Jade plants need at least four hours a day of full sunlight, so they’re best grown in a window with a southern exposure. Though they’re succulents and can do well if the owner skips a watering, they need enough water to keep the soil a bit moist and need to be in a pot with good drainage. They thrive in cactus mix and must never have “wet feet.” The jade plant only needs to be watered once a month during the winter.
Fertilize the jade plant at the beginning of the growing season or give it a light feeding every week or so. A good type of fertilizer for a jade plant is a 20-20-20 fertilizer used at one quarter strength. 20-20-20 means it’s 20 percent nitrogen, 20 percent potassium and 20 percent phosphorus.
Bromeliads are related to pineapples, and the leaves of some species look like the leaves of snake plants. The difference is that a well-cared for bromeliad can sprout amazing, neon-bright flowers that persist for months.
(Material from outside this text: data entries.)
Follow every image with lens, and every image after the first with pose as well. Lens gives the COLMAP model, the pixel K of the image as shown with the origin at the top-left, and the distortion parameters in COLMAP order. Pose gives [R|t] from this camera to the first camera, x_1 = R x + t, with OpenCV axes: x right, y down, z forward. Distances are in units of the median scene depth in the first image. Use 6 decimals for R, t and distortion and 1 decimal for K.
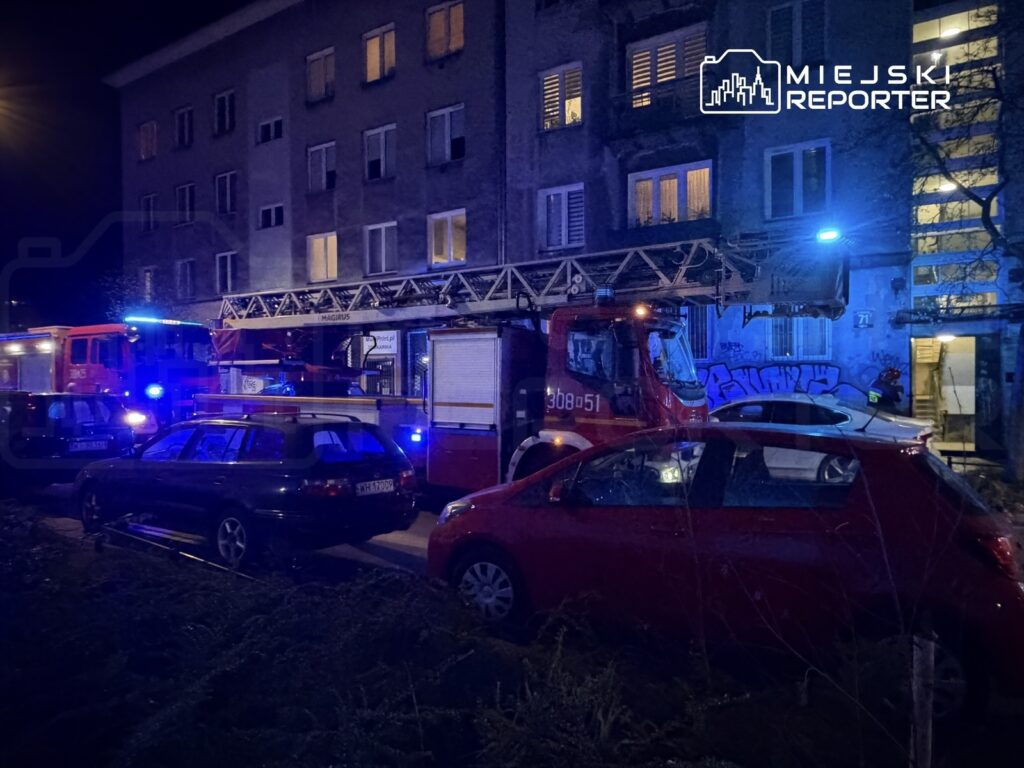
lens RADIAL K [[607.6, 0, 512.0], [0, 607.6, 384.0], [0, 0, 1]] dist [0.003731, -0.002727]
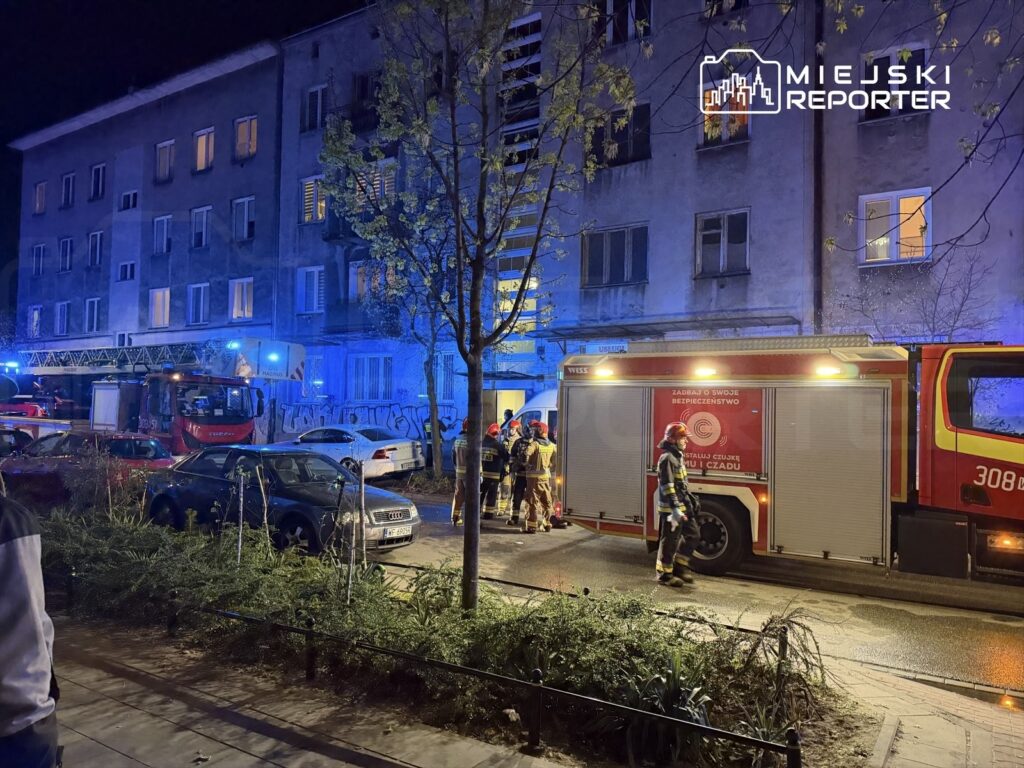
lens RADIAL K [[702.7, 0, 512.0], [0, 702.7, 384.0], [0, 0, 1]] dist [0.070911, -0.087001]
pose [[0.999156, 0.024657, -0.032867, 0.869702], [-0.026183, 0.998559, -0.046838, -0.014725], [0.031664, 0.047659, 0.998362, -0.771756]]
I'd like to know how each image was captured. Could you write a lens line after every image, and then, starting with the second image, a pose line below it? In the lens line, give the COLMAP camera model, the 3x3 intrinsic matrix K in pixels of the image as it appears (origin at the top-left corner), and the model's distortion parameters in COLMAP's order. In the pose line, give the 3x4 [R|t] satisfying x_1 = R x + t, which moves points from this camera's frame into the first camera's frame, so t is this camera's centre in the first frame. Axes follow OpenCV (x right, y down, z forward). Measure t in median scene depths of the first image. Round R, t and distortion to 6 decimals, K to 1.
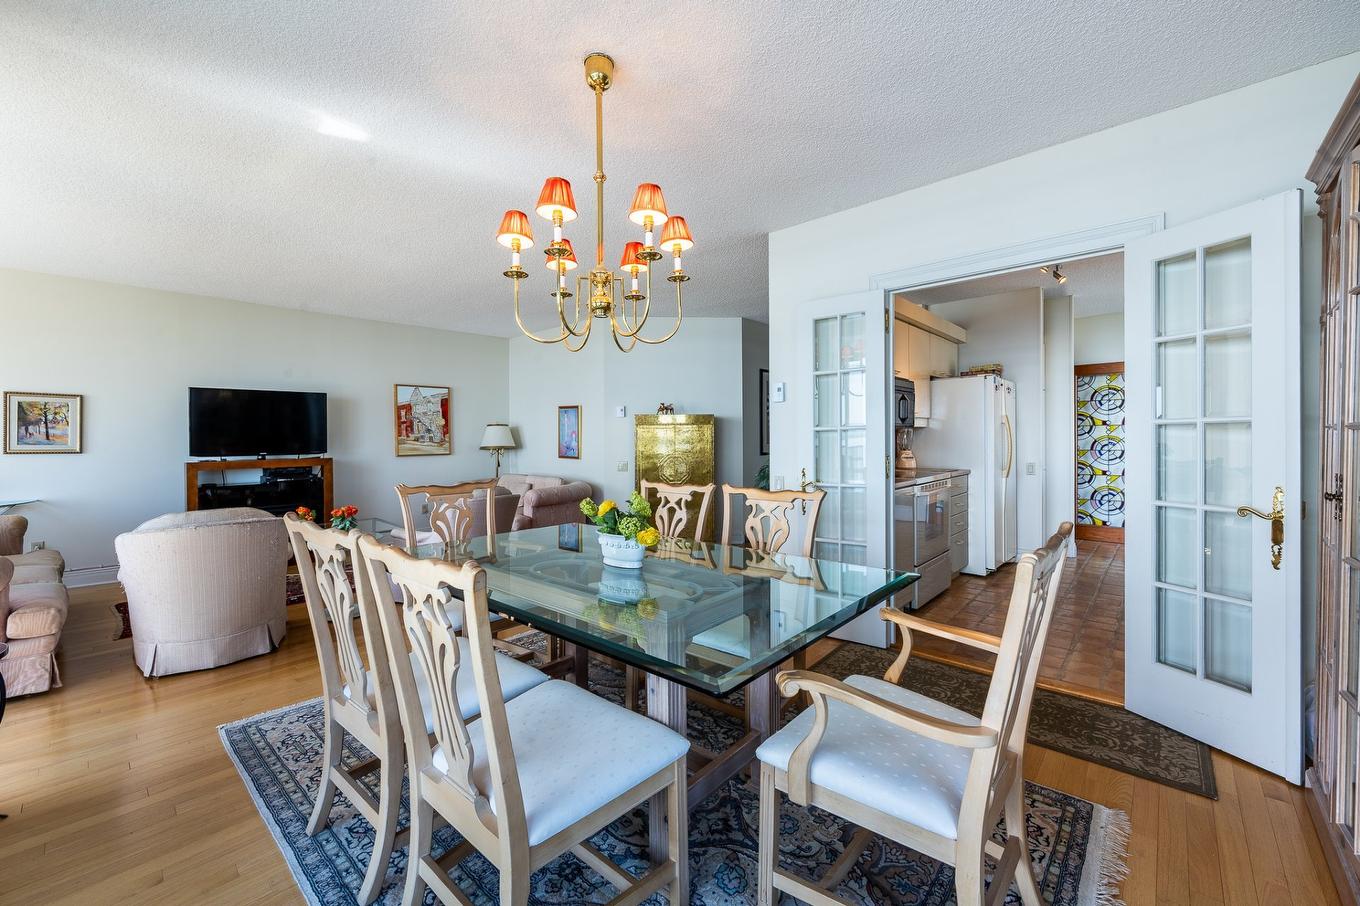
lens RADIAL K [[543.6, 0, 683.3], [0, 543.6, 445.6], [0, 0, 1]] dist [-0.001025, -0.000258]
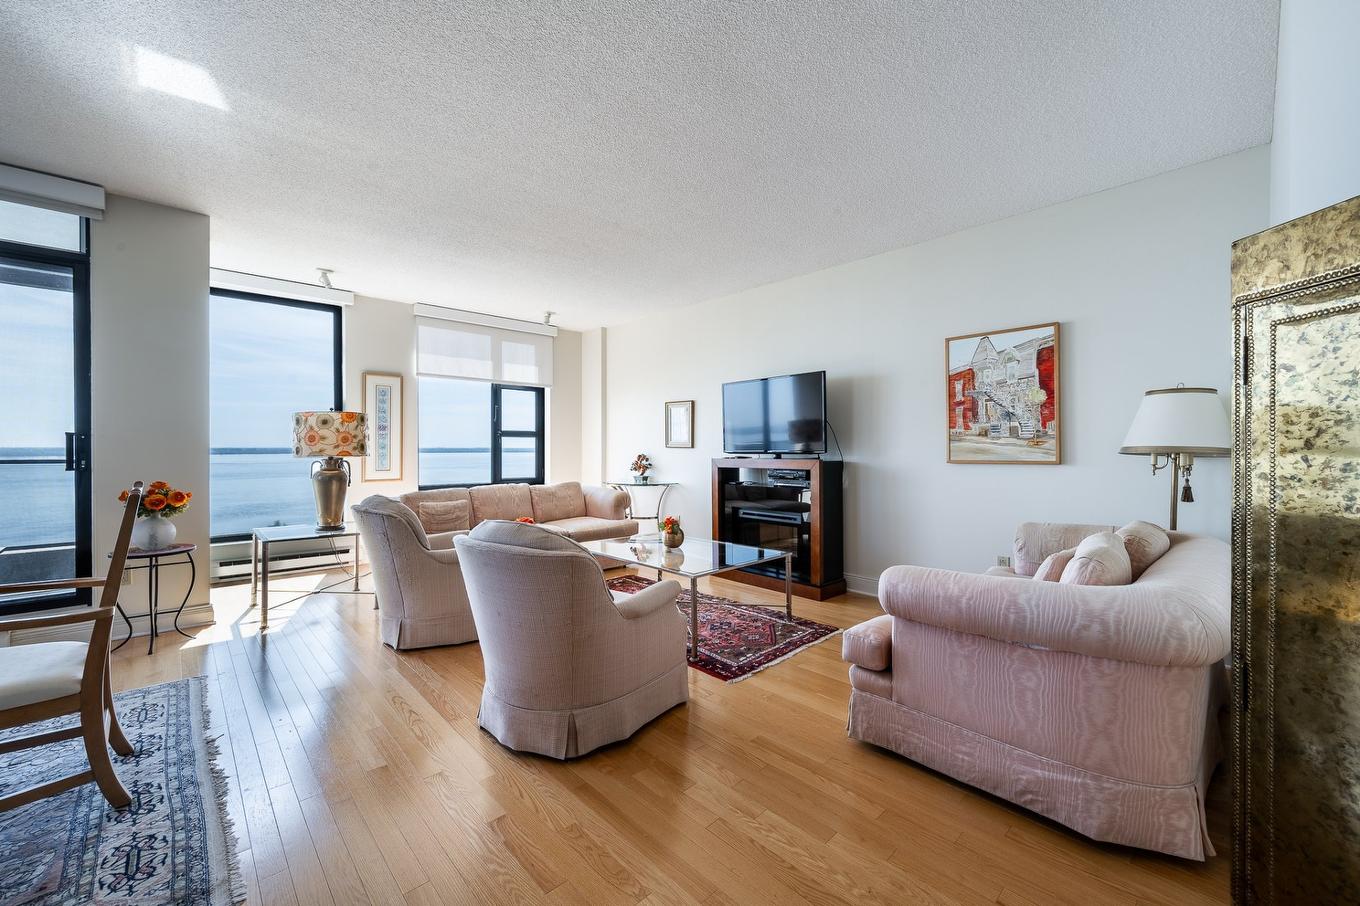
lens RADIAL K [[543.6, 0, 683.3], [0, 543.6, 445.6], [0, 0, 1]] dist [-0.001025, -0.000258]
pose [[-0.084899, 0.006943, -0.996365, 0.073019], [-0.007707, 0.999941, 0.007625, -0.000575], [0.996360, 0.008326, -0.084841, 0.749162]]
Bromeliads are exceptionally good at cleaning VOCs out of the air, according to a NASA study.
Like jade plants, bromeliads don’t like wet feet, and it’s better to underwater them than overwater them. A bromeliad must be planted in a medium that allows for good draining and shouldn’t be watered until the soil is dry. The owner should be careful to fill the plant’s tank with water. This is the cup formed by the leaves of the plant. Bromeliads also need high humidity and should be misted regularly.
The plants should be placed in terra cotta pots, and watering and misting cans should not be made of metal, for even tiny amounts of metal in the water can hurt the plant. Though different species have different light requirements, the owner can’t go wrong to put their bromeliad in an area that gets bright but not direct sunlight. The plant is also a light feeder, but fertilizer needs to go directly into the soil and never in the tank.
The bromeliad flower can be spectacular, but the plant blossoms only once in its life then dies. The good news is that the plant also produces pups that can be placed in their own pots and continue the life cycle.
5. Spider Plant
This is another easy houseplant meant for hanging baskets. Uniquely beautiful with pale green and white stripes, it grows long stems that sprout spiderettes that can be snipped off and grown in their own pots. The spider plant is good for clearing the air of formaldehyde.
The spider plant can take a lot of neglect, but it will do best in a pot with well-drained soil and bright but not direct light. They like to be well-watered but do not like wet feet and like the soil to dry out before they’re watered again. Like the jade plant, the spider plant flourishes in cooler temperatures.
The plant prefers to get a bit pot-bound, so it shouldn’t be repotted until the owner can see the roots, and the plant becomes hard to water. Spider plants can be easily propagated through their spiderettes.